### What you are asked to do
Your reply should reproduce each line below exactly and carry none of the pictures.

### Extracted data
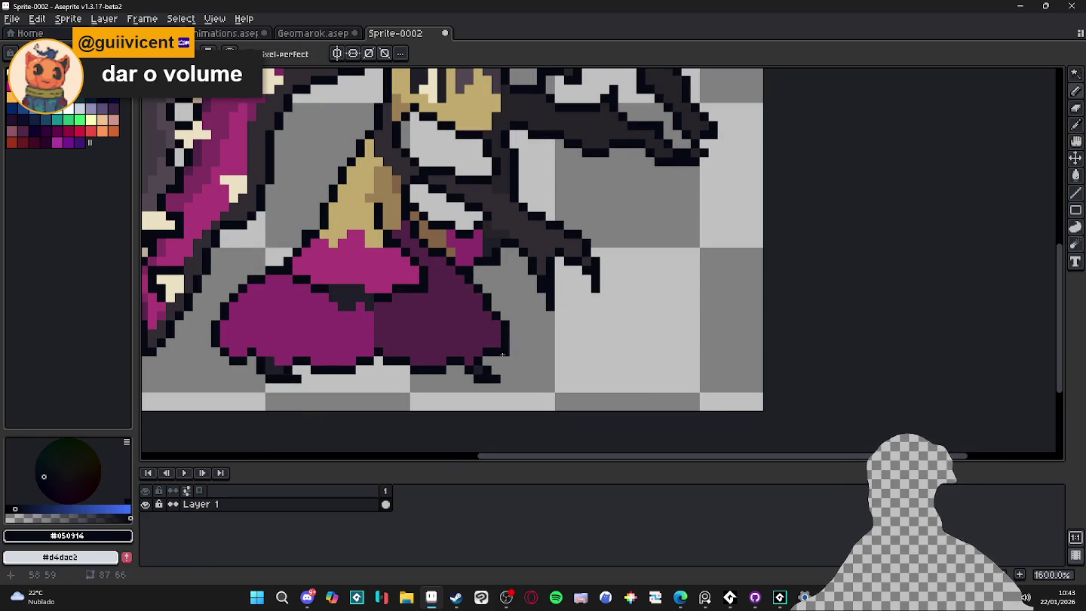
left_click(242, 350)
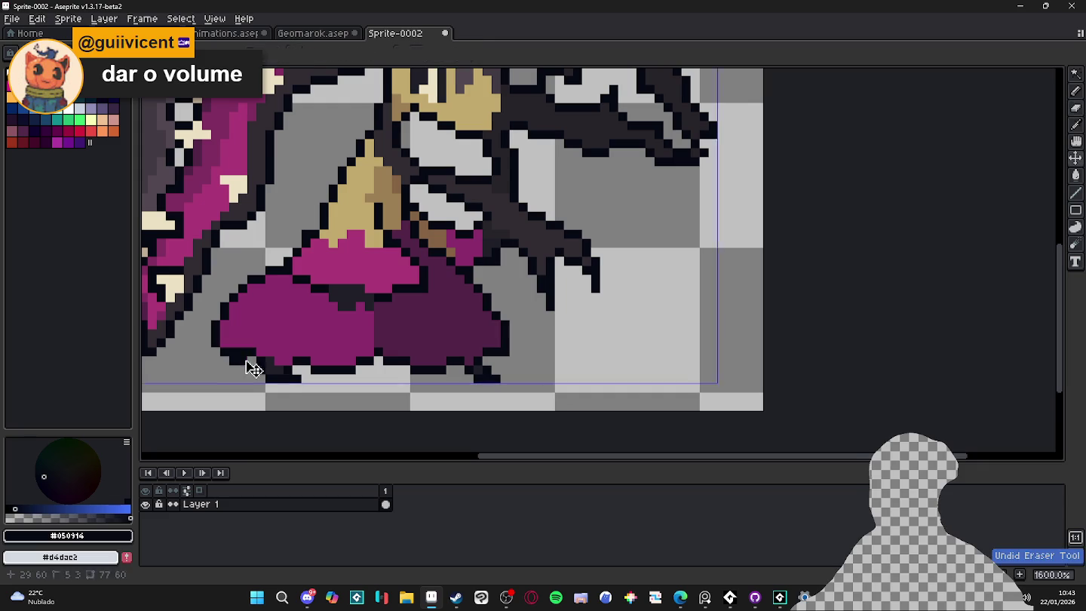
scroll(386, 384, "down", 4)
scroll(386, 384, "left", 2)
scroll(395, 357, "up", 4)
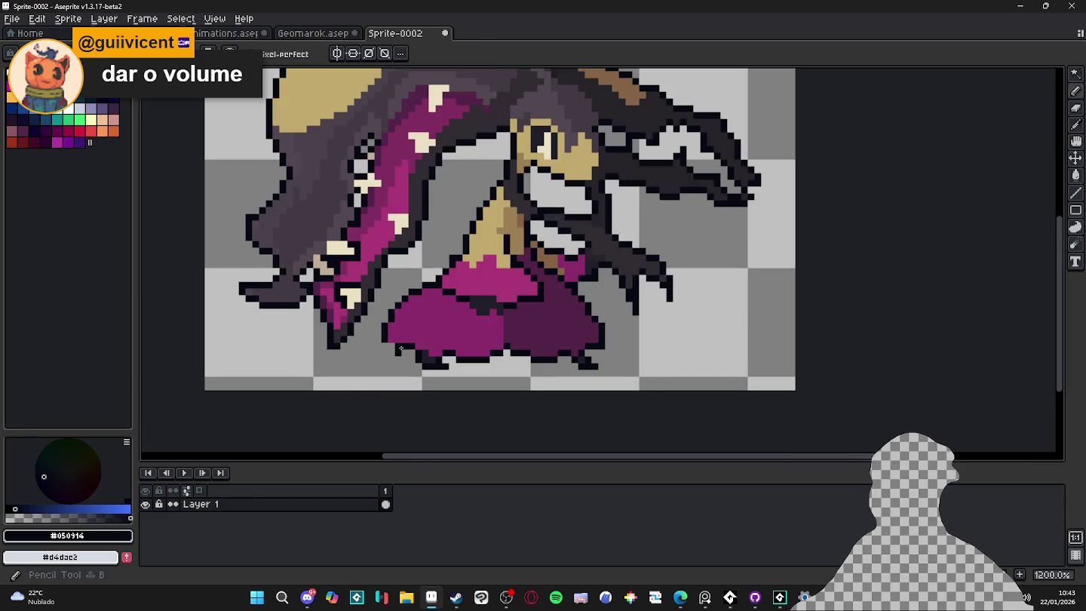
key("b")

### Output of the exercise
left_click(242, 350)
scroll(386, 384, "down", 4)
scroll(386, 384, "left", 2)
scroll(395, 357, "up", 4)
key("b")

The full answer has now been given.